Her push for comprehensive care for children with autism, such as speech therapy and occupational therapy, helped change California law. She was part of a core group of parents and advocates behind SB 946, a bill authored by then-state Sen. Darrell Steinberg which went into law in 2012 and requires insurance companies to cover treatment for autism.

"Feda has this magic that she could move people with her stories," said Karen Fessel, a mother of a child with autism who worked alongside Almaliti on SB 946.

She also gave a voice to the parents struggling during the coronavirus shutdown. In a heart-wrenching interview with NPR in May, Almaliti discussed the toll the coronavirus pandemic had on people with severe autism and their families, which she first detailed in an opinion article for STAT. She described her son as "an energetic, loving boy who doesn't understand what's going on right now."

"Mu," she told NPR, was incredibly confused because his school, the shopping mall and parks -- his favorite places to go -- were all closed because of the virus. Almaliti became emotional when talking about how the isolation was impacting students and young people with autism.

"They're doing the best they can every day. ... But I don't know how to accurately convey, it's really hard. ... It's really hard because I almost feel like nobody hears us. Because my son doesn't really talk. He doesn't talk. And I'm supposed to be his voice. And no one's listening to what's going on for our families," she said. "You know, no one gets that we are just as vulnerable as coronavirus people. The coronavirus is going to come and go. Autism is here to stay."
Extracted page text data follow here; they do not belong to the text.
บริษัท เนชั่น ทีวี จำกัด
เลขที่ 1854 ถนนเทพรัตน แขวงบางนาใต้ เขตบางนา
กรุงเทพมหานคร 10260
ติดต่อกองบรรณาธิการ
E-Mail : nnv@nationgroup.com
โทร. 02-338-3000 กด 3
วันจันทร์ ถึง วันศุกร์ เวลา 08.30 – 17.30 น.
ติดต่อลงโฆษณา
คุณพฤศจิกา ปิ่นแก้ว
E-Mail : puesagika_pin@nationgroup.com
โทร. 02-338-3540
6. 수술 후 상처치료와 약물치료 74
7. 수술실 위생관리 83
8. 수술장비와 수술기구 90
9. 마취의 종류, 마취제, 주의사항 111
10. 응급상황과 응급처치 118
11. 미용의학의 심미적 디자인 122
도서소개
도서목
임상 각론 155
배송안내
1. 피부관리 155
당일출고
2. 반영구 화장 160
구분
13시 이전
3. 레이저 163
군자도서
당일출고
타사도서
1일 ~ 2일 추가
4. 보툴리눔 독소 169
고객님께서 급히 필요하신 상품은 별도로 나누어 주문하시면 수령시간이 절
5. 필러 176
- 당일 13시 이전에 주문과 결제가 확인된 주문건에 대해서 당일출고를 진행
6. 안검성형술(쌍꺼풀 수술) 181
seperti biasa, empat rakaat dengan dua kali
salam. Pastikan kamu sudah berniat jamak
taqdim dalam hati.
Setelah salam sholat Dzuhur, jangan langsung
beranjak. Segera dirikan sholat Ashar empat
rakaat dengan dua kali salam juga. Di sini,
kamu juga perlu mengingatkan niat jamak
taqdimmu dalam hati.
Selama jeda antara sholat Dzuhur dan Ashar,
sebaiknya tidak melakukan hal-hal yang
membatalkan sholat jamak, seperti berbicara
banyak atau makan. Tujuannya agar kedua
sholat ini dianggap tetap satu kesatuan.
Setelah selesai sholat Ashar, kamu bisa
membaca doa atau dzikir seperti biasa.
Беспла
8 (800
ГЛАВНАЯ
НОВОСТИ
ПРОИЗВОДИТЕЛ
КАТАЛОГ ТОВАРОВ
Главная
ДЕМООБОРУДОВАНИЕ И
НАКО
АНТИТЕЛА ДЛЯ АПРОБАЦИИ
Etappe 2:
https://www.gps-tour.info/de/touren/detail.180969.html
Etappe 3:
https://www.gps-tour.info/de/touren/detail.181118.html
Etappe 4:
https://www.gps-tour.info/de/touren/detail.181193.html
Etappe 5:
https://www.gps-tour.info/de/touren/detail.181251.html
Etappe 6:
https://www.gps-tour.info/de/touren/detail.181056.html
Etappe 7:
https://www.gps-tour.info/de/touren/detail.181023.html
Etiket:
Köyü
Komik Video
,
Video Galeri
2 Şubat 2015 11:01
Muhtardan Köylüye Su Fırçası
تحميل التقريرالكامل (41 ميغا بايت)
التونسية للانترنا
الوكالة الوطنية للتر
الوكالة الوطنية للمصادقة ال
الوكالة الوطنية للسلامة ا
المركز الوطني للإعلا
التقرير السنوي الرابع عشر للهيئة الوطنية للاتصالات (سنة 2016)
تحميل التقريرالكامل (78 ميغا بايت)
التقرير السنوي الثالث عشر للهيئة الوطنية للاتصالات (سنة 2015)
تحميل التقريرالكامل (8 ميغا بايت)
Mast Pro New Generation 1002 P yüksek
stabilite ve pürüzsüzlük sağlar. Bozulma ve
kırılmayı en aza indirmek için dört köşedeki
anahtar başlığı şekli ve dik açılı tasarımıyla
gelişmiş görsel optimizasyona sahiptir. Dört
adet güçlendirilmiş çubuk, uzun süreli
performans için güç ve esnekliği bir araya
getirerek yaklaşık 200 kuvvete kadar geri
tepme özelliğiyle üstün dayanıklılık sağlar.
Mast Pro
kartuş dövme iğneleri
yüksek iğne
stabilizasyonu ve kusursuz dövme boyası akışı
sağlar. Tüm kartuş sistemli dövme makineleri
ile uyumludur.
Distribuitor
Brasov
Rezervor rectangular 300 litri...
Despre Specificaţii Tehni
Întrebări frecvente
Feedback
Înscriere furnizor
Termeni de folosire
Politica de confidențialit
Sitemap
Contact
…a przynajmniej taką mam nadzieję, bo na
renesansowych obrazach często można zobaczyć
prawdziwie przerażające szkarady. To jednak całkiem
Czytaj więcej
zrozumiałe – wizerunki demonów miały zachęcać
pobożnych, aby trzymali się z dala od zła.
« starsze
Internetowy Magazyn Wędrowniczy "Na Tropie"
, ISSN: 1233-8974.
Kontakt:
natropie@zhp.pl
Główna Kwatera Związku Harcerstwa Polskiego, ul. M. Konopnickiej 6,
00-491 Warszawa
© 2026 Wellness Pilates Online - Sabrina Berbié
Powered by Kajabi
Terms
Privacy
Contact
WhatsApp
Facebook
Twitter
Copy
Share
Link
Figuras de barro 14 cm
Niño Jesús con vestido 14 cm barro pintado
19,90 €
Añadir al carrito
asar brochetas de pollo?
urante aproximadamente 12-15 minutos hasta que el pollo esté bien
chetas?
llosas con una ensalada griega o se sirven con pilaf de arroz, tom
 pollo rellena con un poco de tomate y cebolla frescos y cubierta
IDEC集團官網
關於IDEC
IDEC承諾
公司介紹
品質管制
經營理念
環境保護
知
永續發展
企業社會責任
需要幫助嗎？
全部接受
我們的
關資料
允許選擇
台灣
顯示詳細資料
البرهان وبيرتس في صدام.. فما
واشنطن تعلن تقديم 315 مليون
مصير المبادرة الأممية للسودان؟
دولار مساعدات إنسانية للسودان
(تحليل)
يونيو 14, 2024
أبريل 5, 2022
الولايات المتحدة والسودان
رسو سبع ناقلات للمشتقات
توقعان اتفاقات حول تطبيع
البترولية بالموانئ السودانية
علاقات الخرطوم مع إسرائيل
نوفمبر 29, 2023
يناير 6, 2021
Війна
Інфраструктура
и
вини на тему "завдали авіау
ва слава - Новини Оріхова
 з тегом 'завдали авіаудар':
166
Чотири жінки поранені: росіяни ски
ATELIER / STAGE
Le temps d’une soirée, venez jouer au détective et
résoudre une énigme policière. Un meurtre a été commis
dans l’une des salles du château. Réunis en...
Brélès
Escher said Almaliti would always throw herself fully into projects and ideas to help others on local, state, and national scale, but would also make time for friends and parents who needed her help.

"That's hard because we already have so much on our plates and we're already overwhelmed and busy. And she always found it within herself to go the extra mile for other people," Escher said.

"There's just not enough good things to say about her and not enough to say about what an immeasurable loss this is for our community."